Construction to Proceed with Pathways, Overlooks, Lighting, Greenspaces
(Portland, OR) –
On Wednesday, February 05, 2014, Portland City Council unanimously passed a measure to fund Phase 2 of Portland Parks & Recreation (PP&R)’s South Waterfront Greenway – Central District project. The vote steers $4.7 million in System Development Charges (SDC’s) – revenue from construction development in the city – to the South Waterfront Greenway Central District for construction of a park, which will contain river overlooks, bike and pedestrian pathways, lighting and seating, trees, lawns and plantings.
“The South Waterfront Greenway is a significant investment for the City of Portland,” says Portland Parks Commissioner Amanda Fritz. “Not only is it a way to connect to nature in the heart of our city, it is a vital link for commuters, an improvement for our quality of life, and a promise kept to the people of Portland living in what will be the state’s most densely populated neighborhood.”
The South Waterfront Greenway is a 1.2-mile long strip of parks and riverbank restoration that, when completed, will make an important bike and pedestrian connection between Downtown Portland and the Sellwood Bridge. Design and permitting work began 12 years ago, and construction of the Central District segment, which runs between SW Gibbs and SW Lane streets, has been underway since 2012.
“It is no easy feat to fit fish habitat creation, riverbank reconstruction, and an urban park into a 100-foot-wide strip of land,” notes PP&R Director Mike Abbaté. “But this project accomplishes this and more. This commitment by City Council is welcomed by PP&R and neighbors. The South Waterfront Greenway will become another landmark recreation facility for all Portlanders.”
The total cost of the Greenway’s Phase 2 is estimated at $4.7 million. The contractor, JW Fowler Company, expects to begin preliminary tasks immediately, with heavy construction getting underway in early April. Work is expected to be complete by November 2014.
Phase 1 of the project, in partnership with TriMet, restored the riverbank to a more natural vegetation condition and installed a shallow water refuge important for juvenile salmon. TriMet joined the project because the shallow water habitat mitigates for construction impacts to the river associated with their new Portland-Milwaukie Light Rail Bridge. Because the entire site is composed of landfill from former industrial activities, the Phase 1 earthwork and construction was conducted under the close observation of and collaboration with the Oregon Department of Environmental Quality, Oregon Division of State Lands, the U.S. Army Corps of Engineers, and the National Marine Fisheries Services. The total cost of Phase 1 is estimated at $10,798,100.
The project is funded by a variety of sources: $9.26 million of Parks Systems Development Charges, $4 million of Tax Increment Funding from the North Macadam Urban Renewal Area, $1.42 million from TriMet, $750,000 in Environmental Remediation funding from the City’s Bureau of Environmental Services; and $68,000 in miscellaneous PPR funding.

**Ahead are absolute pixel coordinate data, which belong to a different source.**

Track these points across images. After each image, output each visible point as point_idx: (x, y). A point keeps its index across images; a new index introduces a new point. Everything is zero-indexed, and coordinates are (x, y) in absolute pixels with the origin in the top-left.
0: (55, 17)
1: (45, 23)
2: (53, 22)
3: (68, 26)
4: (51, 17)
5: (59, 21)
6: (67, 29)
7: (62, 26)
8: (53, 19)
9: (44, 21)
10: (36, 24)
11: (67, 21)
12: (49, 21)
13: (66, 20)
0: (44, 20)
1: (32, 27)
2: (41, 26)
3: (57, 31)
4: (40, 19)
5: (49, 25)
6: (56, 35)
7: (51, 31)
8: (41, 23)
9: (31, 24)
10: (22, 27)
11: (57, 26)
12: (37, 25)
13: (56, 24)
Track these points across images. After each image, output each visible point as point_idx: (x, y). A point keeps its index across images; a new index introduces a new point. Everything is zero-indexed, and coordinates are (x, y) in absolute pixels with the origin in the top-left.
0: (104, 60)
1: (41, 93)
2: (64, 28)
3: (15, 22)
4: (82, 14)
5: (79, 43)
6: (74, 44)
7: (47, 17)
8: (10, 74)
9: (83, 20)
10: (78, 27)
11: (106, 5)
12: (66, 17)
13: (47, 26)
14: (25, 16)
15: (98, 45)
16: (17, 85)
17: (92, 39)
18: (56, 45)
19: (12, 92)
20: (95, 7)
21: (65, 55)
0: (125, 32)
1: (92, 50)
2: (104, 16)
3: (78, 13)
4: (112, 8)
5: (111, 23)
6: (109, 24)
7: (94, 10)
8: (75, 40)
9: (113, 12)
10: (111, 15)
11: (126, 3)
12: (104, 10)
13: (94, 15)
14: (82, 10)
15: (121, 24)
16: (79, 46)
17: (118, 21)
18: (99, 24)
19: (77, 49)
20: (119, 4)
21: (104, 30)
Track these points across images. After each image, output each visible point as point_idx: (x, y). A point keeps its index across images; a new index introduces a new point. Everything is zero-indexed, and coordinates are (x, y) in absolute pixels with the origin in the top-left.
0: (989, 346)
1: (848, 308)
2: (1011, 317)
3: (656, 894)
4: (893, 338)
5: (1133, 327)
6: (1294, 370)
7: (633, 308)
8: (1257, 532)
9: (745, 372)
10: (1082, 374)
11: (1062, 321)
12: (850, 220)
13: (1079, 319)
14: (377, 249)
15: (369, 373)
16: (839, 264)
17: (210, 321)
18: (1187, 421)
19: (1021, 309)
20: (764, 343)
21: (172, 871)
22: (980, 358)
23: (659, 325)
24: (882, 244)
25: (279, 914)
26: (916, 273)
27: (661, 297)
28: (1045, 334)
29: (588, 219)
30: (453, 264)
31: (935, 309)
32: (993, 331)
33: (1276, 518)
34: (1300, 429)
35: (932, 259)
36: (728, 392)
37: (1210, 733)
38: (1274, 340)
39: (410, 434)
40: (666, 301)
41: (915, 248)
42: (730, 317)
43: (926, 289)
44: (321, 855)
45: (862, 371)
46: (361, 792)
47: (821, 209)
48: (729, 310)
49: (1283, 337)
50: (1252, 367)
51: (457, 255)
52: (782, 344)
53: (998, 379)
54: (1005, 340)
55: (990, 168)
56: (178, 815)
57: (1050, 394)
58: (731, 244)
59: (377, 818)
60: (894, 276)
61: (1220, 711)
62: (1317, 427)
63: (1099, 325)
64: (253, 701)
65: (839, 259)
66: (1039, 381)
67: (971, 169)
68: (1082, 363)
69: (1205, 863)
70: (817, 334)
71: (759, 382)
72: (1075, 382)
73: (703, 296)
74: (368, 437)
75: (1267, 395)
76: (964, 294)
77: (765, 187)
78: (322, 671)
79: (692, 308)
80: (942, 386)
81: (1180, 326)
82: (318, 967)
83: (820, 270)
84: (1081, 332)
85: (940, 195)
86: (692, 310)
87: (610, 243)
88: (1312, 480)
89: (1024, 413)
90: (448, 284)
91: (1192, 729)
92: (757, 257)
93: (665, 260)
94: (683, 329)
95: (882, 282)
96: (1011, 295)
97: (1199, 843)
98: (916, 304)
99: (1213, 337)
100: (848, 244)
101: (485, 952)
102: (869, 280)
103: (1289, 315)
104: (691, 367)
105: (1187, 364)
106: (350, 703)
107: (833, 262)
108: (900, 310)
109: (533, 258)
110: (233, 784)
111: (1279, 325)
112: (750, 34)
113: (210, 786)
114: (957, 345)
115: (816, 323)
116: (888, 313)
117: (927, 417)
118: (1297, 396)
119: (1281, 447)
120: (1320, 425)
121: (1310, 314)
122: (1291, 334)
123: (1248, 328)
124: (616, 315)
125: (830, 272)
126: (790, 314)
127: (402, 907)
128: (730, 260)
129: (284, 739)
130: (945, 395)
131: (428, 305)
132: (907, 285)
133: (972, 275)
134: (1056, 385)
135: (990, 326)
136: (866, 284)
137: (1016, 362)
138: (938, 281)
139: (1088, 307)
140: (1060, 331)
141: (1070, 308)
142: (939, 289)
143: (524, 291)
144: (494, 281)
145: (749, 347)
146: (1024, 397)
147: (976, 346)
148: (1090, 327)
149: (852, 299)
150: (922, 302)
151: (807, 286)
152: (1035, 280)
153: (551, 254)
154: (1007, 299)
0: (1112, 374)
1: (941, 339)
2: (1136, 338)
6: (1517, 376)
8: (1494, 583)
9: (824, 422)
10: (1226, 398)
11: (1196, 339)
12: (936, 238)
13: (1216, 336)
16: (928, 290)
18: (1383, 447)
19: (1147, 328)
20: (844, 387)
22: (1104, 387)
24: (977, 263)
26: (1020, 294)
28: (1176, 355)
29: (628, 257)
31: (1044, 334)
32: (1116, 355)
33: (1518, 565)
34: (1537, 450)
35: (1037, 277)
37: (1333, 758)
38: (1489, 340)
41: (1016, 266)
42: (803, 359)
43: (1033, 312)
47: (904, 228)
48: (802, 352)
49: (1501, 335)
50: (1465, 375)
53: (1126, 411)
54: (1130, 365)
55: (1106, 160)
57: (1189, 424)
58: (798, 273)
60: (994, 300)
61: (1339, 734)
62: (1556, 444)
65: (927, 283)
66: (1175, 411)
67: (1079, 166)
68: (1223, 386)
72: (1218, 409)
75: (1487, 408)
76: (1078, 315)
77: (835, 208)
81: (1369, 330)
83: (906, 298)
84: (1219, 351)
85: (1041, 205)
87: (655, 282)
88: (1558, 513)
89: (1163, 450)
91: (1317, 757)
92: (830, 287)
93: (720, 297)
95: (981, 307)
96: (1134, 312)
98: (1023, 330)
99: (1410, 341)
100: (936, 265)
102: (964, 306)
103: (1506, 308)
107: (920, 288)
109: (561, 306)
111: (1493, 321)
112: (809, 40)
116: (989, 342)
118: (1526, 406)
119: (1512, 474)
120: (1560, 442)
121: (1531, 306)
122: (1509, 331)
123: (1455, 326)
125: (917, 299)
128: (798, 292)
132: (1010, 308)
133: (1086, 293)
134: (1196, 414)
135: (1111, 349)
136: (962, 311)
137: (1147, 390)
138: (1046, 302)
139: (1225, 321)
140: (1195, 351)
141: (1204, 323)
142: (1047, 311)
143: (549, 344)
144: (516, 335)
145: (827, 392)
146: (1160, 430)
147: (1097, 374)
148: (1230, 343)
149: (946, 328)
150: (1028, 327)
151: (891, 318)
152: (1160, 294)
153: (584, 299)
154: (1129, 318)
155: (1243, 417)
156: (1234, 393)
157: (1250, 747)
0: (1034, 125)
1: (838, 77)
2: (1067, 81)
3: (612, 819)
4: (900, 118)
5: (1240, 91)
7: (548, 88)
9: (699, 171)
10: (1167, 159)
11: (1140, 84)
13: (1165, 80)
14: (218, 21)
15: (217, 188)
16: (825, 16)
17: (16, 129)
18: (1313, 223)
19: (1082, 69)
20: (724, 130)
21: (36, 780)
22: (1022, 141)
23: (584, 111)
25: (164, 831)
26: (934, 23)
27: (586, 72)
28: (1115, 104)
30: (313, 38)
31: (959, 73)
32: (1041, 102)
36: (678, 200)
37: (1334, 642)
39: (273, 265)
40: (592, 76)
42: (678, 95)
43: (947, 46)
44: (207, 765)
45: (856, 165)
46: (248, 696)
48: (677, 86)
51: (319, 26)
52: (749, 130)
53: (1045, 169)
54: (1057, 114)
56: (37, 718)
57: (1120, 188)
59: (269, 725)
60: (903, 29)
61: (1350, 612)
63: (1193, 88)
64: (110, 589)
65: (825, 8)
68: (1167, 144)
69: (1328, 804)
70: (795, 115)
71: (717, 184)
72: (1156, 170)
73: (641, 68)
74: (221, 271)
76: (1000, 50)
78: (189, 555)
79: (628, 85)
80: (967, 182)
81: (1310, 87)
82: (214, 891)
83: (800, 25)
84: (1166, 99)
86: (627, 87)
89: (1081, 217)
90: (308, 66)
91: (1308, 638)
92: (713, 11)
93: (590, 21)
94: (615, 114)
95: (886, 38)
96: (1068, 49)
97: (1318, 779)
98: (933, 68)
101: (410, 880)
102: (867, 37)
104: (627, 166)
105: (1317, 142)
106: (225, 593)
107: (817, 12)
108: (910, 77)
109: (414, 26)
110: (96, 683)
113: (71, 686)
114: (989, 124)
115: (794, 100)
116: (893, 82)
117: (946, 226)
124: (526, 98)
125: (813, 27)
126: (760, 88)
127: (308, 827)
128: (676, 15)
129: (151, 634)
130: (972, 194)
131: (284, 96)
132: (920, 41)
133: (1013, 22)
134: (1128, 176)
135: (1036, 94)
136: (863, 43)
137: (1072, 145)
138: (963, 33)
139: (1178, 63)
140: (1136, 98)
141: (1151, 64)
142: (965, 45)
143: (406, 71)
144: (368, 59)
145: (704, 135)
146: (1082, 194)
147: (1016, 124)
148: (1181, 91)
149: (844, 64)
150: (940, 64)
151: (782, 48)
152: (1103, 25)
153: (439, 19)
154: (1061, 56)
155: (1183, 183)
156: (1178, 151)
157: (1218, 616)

The South Waterfront Greenway Development Plan, accepted by City Council in 2004, provided a vision and concept plan for the entire South Waterfront Greenway. The Greenway, which stretches from the Marquam Bridge south to the River Forum Building, will strive to balance the needs of the public and the health of the Willamette River.
The City of Portland's South Waterfront Plan envisioned a system of parks working together to enliven the neighborhood, stimulate development activity in the area, and to provide for the recreational needs of area residents. These projects are important because they set the tone for the quality of open space in the district. For many years now, PP&R has been looking at how to implement the design that the City and the community developed for the Central District portion of the Greenway.
Environmental Requirements: At the direction of the U.S. Army Corps of Engineers, the State of Oregon Division of State Lands (DSL) and the National Marine Fisheries Service (NMFS), the design for the riverbank restoration includes habitat in the form of a shallow water bench that will provide shelter for juvenile fish and adjacent riparian plantings. Working jointly with the Corps of Engineers, Oregon DSL, NMFS, Oregon Department of Environmental Quality, and the City’s Bureau of Environmental Services, a hybrid concept was developed in summer 2010 that met public and agency needs.
Permitting: The U.S. Army Corps of Engineers issued their Joint Permit for the construction in June 2012, after 20 months of review. This permit incorporated the approvals of all of the other State and Federal agencies. Local permits were also received in June 2012, allowing the project move into construction after nearly 10 years of planning and design.